> _PASSAGE SHOWN_:
==================================================
IT WAS a treat watching our Prime Minister seeking to emulate his role model, ‘Sir’ Tony Blair. The irony of Sunak making pledges about improving education almost thirty years after the king of the soundbite intoned ‘education, education, education’ (in 1996) demonstrates the utter lack of original thought in government.
As I’m sure he is aware, Sunak faces a general election inside two years. Given the woeful track record of this government and the Conservative Party I can understand why he wants to channel a successful (as in re-elected) Prime Minister. It’s a shame he chose Phoney Tony rather than Lady Thatcher. His unctuous presentation style did him few favours; unless he delivers something dramatic and effective (politician’s promises are neither, even if they’re upgraded to pledges) electorally he’s a dead man walking.
He needn’t be. The NHS bed-blocking problem is caused by being unable to discharge patients who need no medical care. This in turn puts hospital beds at a premium, leads to ambulance queues at A&E and deaths in the street when an ambulance takes hours to arrive. This is far from a new problem, and one that any competent CEO could fix at a stroke. Follow the lead of a few health trusts and book cured patients into hotels. How is it that the government is content to do that for illegally arrived migrants, who’ve paid nothing in tax, and yet won’t for UK nationals who’ve paid tax all their working lives?
How to pay for it? Start by sacking Amanda Pritchard, the current CEO of NHS England who seems more concerned with the uniforms of female staff going through the menopause than treating patients. (Her previous role was head of NHS improvement – you couldn’t make this up. Her degree is in history and she’s spent all her career in NHS management.) Then do some maths that demonstrates that a cured person in a hotel bed saves the cost (human and financial) of delayed treatment.
The poor academic performance of the UK is endemic in the state system, which is odd as the private system has some of the best schools in the world. So make the failing state sector emulate the private one. Sure, public schools charge £30,000 or more per year and the state gets £5,000 per sixth form student. (That’s a false comparator as many public schools are boarding, have listed buildings and tend to gild the educational lily in smaller class sizes). The real difference is that public schools are run by their head teacher and governors; their interface with the Department of Education is limited, if that. Put all state schools on that basis and clear out the department’s bureaucrats, including the local education authorities. Some state schools are already run this way, often by ‘super-heads’. Make it the norm.
==================================================
> _EXPLORE THE MATERIAL_:
[1] Name every person the opinion piece mentions by name.
[2] According to the opinion piece, what subject is Amanda Pritchard's degree in?
[3] Repeat the stretch of the opinion piece from "How to pay for" through "of delayed treatment.".
==================================================
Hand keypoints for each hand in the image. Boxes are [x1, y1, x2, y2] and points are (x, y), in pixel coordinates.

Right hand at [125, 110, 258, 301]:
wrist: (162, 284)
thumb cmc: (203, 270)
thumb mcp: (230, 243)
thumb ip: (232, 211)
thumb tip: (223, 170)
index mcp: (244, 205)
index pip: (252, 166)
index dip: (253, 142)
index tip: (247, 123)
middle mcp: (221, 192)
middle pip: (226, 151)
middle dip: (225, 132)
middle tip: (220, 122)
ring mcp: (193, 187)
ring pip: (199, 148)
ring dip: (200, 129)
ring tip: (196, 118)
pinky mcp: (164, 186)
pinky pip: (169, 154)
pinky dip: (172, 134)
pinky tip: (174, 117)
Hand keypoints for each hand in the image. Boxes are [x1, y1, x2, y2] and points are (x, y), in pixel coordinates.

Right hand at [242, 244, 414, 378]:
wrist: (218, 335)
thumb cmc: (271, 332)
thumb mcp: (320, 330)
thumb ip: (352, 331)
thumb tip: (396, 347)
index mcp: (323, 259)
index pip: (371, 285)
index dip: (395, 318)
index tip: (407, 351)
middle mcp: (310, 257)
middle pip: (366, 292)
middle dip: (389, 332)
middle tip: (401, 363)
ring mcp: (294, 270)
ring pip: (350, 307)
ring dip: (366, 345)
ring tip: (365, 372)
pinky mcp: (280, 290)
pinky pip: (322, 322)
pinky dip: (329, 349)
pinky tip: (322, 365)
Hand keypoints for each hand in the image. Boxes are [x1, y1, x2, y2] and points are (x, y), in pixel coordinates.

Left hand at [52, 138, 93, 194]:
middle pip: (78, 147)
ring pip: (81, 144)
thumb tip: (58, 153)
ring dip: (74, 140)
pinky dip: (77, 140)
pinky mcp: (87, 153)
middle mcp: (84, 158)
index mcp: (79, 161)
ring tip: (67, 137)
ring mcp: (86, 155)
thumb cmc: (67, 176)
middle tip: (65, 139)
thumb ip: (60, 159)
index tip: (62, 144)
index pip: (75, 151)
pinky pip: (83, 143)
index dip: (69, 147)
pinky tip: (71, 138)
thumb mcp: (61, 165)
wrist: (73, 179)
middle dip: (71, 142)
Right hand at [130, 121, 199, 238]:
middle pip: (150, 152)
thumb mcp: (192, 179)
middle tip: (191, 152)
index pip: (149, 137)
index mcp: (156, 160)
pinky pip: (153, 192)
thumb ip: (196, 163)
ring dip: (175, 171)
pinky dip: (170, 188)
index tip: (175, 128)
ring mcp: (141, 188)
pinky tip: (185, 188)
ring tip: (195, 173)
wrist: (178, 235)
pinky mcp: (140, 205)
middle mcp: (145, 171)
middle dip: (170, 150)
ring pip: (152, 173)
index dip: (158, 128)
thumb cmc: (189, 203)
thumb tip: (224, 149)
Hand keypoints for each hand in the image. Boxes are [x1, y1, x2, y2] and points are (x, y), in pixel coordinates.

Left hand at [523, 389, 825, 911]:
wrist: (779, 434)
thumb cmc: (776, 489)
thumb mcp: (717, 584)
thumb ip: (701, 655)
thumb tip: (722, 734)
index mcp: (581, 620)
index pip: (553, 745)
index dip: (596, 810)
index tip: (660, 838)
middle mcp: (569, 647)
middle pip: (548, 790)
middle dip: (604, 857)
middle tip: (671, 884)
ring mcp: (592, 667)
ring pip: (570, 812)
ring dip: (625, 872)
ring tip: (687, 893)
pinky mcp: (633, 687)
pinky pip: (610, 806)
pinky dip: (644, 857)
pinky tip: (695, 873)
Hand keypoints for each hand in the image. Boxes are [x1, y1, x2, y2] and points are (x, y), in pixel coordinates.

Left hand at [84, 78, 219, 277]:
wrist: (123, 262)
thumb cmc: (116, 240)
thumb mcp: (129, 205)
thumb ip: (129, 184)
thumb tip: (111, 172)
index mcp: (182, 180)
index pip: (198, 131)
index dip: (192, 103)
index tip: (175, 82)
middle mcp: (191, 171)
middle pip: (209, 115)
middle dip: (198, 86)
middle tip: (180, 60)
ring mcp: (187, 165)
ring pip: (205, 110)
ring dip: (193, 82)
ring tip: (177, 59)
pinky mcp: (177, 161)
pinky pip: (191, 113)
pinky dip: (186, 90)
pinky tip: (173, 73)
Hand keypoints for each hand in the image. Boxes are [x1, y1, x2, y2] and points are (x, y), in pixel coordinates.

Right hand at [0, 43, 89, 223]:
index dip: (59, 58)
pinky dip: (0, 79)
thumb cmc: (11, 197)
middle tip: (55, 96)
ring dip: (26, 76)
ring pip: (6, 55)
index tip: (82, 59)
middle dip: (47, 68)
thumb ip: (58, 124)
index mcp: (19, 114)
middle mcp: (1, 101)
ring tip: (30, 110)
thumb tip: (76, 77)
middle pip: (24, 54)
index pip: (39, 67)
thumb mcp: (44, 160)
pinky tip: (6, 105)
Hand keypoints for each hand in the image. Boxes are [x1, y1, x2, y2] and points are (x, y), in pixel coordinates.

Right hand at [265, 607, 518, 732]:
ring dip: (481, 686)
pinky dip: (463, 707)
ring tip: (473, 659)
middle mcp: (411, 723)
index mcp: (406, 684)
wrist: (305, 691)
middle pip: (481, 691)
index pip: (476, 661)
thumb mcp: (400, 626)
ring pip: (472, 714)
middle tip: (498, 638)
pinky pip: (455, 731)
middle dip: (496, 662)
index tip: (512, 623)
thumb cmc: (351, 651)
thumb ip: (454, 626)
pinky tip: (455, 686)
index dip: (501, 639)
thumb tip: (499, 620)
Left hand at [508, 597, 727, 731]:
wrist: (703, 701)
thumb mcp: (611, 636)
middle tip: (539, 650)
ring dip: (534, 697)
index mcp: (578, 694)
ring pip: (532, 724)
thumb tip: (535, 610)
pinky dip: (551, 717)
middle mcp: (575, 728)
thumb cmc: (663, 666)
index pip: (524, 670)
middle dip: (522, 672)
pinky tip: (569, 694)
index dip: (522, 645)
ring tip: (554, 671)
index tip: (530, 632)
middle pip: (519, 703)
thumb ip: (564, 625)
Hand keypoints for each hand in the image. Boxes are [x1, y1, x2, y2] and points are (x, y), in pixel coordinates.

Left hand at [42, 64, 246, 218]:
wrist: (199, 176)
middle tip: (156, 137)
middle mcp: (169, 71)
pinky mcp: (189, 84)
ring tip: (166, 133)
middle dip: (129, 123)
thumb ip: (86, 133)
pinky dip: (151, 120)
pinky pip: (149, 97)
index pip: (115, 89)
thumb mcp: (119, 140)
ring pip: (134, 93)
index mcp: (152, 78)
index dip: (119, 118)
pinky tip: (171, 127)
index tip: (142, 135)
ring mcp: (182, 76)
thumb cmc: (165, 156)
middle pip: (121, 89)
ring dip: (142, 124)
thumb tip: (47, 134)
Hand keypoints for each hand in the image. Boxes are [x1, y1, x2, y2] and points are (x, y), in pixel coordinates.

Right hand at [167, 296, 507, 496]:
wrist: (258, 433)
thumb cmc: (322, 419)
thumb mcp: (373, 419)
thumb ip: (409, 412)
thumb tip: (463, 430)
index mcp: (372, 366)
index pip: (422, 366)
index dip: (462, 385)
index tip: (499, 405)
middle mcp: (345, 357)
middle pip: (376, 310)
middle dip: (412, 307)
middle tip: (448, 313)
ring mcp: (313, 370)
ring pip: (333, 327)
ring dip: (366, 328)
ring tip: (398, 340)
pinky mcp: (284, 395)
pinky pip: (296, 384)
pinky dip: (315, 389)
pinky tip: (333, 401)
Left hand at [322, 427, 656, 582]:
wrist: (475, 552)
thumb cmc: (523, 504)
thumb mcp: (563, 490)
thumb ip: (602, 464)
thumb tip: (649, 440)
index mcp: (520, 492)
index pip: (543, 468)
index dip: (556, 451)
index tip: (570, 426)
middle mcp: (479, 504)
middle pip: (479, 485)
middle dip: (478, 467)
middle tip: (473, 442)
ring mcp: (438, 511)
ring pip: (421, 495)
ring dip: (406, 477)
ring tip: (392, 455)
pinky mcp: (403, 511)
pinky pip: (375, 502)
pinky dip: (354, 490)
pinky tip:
==================================================
> _RESULTS IN ORDER_:
[1] Tony Blair, Sunak, Lady Thatcher, Amanda Pritchard

[2] History.

[3]
How to pay for it? Start by sacking Amanda Pritchard, the current CEO of NHS England who seems more concerned with the uniforms of female staff going through the menopause than treating patients. (Her previous role was head of NHS improvement – you couldn’t make this up. Her degree is in history and she’s spent all her career in NHS management.) Then do some maths that demonstrates that a cured person in a hotel bed saves the cost (human and financial) of delayed treatment.